Explore the material:
(1) In the Akinori Nakayama profile, reproduce the passage starting at "Japanese gymnast (1943–2025)" and ending at "in rings twice." without any changes.
(2) Condense the paragraph of the Akinori Nakayama profile that opens with "Akinori Nakayama (中山 彰規" into a shorter form that keeps its main facts.

Passage to read:
++++++++++++++++++++
Personal information
- Born: March 1, 1943 Nagoya, Japan
- Died: March 9, 2025 (aged 82)
- Height: 1.63 m (5 ft 4 in)

Gymnastics career
- Discipline: Men's artistic gymnastics
- Country represented: Japan
- Medal record
Olympic Games
| Gold medal – first place | 1968 Mexico City | Team |
| Gold medal – first place | 1968 Mexico City | Rings |
| Gold medal – first place | 1968 Mexico City | Parallel bars |
| Gold medal – first place | 1968 Mexico City | Horizontal bar |
| Gold medal – first place | 1972 Munich | Team |
| Gold medal – first place | 1972 Munich | Rings |
| Silver medal – second place | 1968 Mexico City | Floor exercise |
| Silver medal – second place | 1972 Munich | Floor exercise |
| Bronze medal – third place | 1968 Mexico City | All-around |
| Bronze medal – third place | 1972 Munich | All-around |
World Championships
| Gold medal – first place | 1966 Dortmund | Team |
| Gold medal – first place | 1966 Dortmund | Floor |
| Gold medal – first place | 1966 Dortmund | Horizontal bar |
| Gold medal – first place | 1970 Ljubljana | Team |
| Gold medal – first place | 1970 Ljubljana | Floor |
| Gold medal – first place | 1970 Ljubljana | Rings |
| Gold medal – first place | 1970 Ljubljana | Parallel bars |
| Silver medal – second place | 1966 Dortmund | Rings |
| Silver medal – second place | 1970 Ljubljana | Horizontal bar |
| Bronze medal – third place | 1966 Dortmund | All-around |
| Bronze medal – third place | 1966 Dortmund | Vault |
| Bronze medal – third place | 1970 Ljubljana | All-around |

= Akinori Nakayama =

Japanese gymnast (1943–2025)

Akinori Nakayama (中山 彰規, Nakayama Akinori) was a Japanese gymnast and Olympic gold medalist. Nakayama was born in Nagoya, Aichi Prefecture, and is a graduate of Chukyo University in Nagoya. Nakayama is one of only three gymnasts to become an Olympic Champion in rings twice.
++++++++++++++++++++
(Stored data)
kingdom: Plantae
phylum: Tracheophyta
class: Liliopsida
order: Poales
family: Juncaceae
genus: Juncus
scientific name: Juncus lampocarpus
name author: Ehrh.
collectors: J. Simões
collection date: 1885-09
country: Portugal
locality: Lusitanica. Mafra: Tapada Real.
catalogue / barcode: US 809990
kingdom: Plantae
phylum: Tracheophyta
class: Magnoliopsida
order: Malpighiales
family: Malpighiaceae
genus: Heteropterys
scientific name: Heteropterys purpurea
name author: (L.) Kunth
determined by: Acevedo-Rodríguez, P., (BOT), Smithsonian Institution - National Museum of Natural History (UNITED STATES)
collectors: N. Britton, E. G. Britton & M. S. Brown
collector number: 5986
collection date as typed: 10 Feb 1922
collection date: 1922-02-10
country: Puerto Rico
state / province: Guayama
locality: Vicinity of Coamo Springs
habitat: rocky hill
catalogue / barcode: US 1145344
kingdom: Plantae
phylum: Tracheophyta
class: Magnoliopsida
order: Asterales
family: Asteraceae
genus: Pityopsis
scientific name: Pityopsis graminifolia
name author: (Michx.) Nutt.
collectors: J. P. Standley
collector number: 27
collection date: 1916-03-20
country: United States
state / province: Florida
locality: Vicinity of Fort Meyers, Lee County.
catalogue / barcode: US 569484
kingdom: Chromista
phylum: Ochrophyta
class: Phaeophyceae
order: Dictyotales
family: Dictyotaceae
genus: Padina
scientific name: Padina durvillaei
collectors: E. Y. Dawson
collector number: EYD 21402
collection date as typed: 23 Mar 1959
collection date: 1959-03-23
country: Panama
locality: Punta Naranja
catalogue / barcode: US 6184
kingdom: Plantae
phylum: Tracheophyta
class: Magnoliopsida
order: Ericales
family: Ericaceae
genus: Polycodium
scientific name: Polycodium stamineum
++++++++++++++++++++
Solutions:
(1)
Japanese gymnast (1943–2025)

Akinori Nakayama (中山 彰規, Nakayama Akinori) was a Japanese gymnast and Olympic gold medalist. Nakayama was born in Nagoya, Aichi Prefecture, and is a graduate of Chukyo University in Nagoya. Nakayama is one of only three gymnasts to become an Olympic Champion in rings twice.

(2) Akinori Nakayama was a Japanese gymnast and Olympic gold medalist. Nakayama was born in Nagoya, Aichi Prefecture, graduated from Chukyo University, and is one of only three gymnasts to win the Olympic rings title twice.